▸ Task directions
Pick out each line below that contains the string "Alam", and copy every such line in full. Case counts, so a match must have the same capital and lowercase letters.

▸ Extracted information
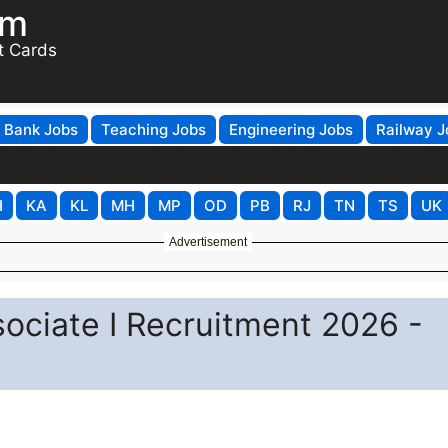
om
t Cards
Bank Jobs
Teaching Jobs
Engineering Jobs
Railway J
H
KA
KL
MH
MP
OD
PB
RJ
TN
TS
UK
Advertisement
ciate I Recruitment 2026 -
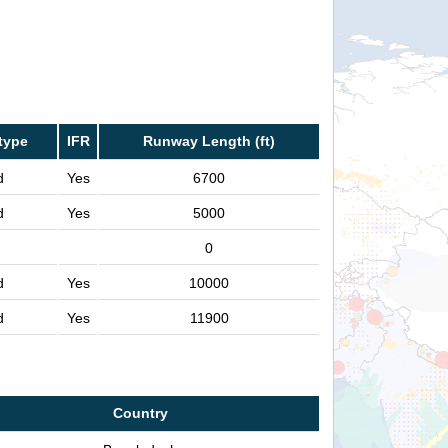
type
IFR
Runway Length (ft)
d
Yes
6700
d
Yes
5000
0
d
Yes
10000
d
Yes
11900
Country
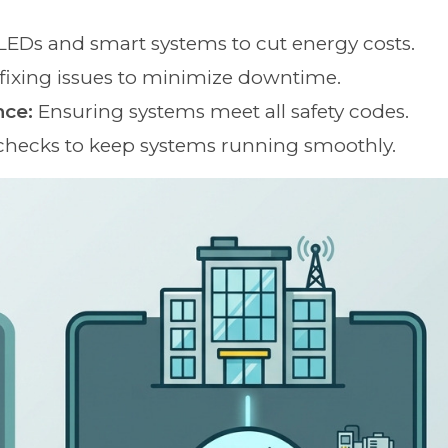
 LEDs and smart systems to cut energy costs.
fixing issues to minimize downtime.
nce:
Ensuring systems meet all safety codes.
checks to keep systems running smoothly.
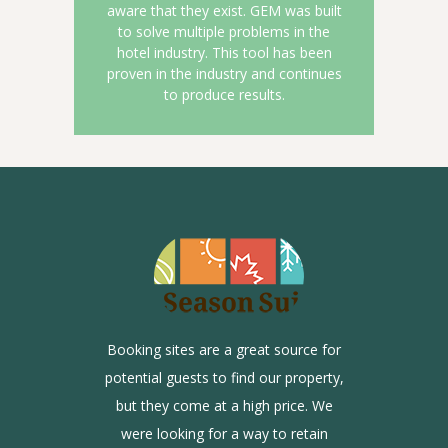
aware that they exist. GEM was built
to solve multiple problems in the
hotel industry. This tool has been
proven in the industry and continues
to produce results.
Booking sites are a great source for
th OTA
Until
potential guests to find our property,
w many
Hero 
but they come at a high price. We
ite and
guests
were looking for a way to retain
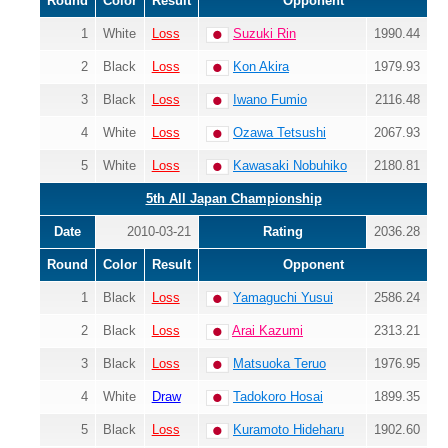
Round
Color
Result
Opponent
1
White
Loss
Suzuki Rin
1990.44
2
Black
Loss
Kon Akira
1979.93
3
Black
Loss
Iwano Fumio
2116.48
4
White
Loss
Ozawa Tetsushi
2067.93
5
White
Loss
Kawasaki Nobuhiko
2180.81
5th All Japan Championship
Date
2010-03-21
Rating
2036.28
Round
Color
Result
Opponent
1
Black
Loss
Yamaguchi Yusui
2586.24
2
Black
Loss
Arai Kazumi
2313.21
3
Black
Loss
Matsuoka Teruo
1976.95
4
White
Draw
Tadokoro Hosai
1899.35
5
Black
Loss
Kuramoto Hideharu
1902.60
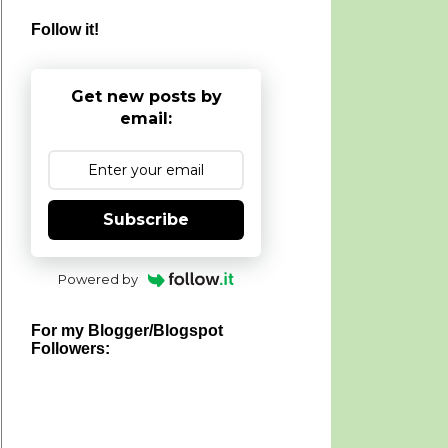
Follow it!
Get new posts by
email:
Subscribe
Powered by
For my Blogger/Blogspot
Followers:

...

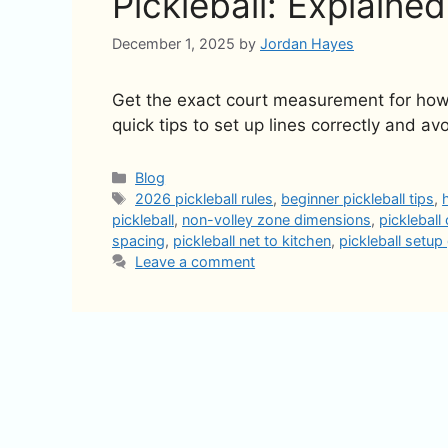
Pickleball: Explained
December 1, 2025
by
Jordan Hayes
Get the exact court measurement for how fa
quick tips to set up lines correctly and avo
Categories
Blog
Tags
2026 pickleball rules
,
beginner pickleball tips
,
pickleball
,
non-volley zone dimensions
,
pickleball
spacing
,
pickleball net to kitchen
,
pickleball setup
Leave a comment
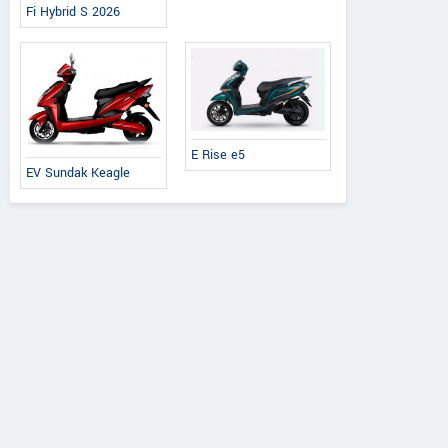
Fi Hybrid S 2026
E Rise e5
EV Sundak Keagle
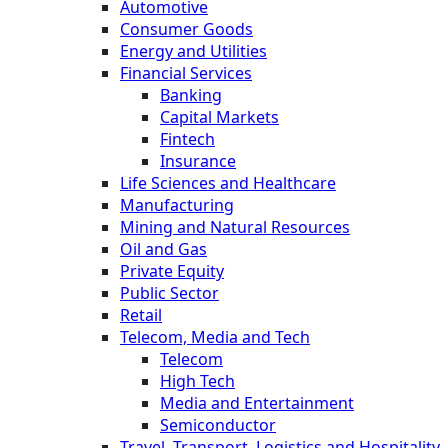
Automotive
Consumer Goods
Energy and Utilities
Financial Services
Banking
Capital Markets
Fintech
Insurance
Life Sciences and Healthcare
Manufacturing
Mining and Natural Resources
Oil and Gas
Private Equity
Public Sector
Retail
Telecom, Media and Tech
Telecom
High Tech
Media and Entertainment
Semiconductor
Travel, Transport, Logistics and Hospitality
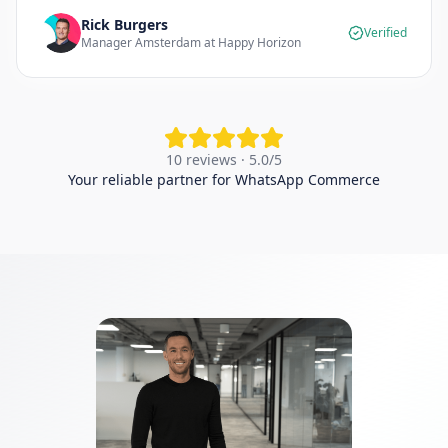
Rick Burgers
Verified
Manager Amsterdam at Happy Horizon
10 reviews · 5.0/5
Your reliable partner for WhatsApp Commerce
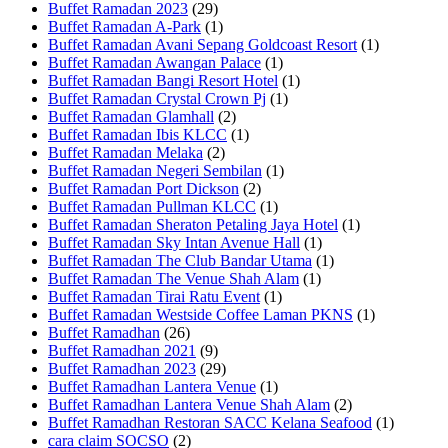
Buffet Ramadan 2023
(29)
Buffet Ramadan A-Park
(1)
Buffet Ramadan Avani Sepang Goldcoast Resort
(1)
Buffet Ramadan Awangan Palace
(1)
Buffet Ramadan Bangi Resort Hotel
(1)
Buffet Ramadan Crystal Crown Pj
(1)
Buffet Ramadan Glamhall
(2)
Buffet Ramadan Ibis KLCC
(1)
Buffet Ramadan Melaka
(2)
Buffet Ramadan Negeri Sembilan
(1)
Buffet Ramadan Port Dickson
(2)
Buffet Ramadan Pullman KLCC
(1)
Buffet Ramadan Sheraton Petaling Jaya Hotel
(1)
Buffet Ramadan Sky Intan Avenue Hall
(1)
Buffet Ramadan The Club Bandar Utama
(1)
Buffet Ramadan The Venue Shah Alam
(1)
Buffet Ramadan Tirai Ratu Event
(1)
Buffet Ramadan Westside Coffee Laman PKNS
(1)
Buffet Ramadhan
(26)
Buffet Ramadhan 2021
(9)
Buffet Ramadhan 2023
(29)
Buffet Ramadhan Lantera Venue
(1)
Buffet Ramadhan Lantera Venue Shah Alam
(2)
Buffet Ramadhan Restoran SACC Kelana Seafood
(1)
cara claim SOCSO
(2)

▸ Reply to the exercise
Buffet Ramadan The Venue Shah Alam
Buffet Ramadhan Lantera Venue Shah Alam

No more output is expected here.